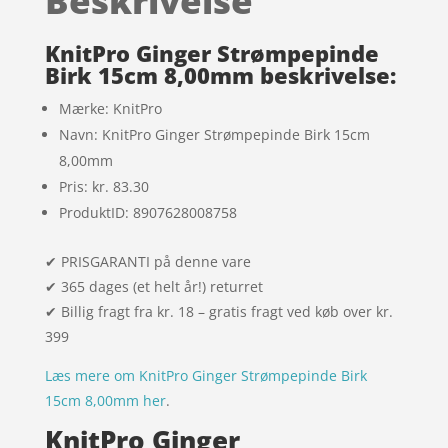
Beskrivelse
melser
KnitPro Ginger Strømpepinde
Birk 15cm 8,00mm beskrivelse:
Mærke: KnitPro
Navn: KnitPro Ginger Strømpepinde Birk 15cm
8,00mm
Pris: kr. 83.30
ProduktID: 8907628008758
✔ PRISGARANTI på denne vare
✔ 365 dages (et helt år!) returret
✔ Billig fragt fra kr. 18 – gratis fragt ved køb over kr.
399
Læs mere om KnitPro Ginger Strømpepinde Birk
15cm 8,00mm her
.
KnitPro Ginger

§

◆ Instructions for the task
Set down the records above exactly, leaving out pictures.

◆ Exercise solution
Beskrivelse
melser
KnitPro Ginger Strømpepinde
Birk 15cm 8,00mm beskrivelse:
Mærke: KnitPro
Navn: KnitPro Ginger Strømpepinde Birk 15cm
8,00mm
Pris: kr. 83.30
ProduktID: 8907628008758
✔ PRISGARANTI på denne vare
✔ 365 dages (et helt år!) returret
✔ Billig fragt fra kr. 18 – gratis fragt ved køb over kr.
399
Læs mere om KnitPro Ginger Strømpepinde Birk
15cm 8,00mm her
.
KnitPro Ginger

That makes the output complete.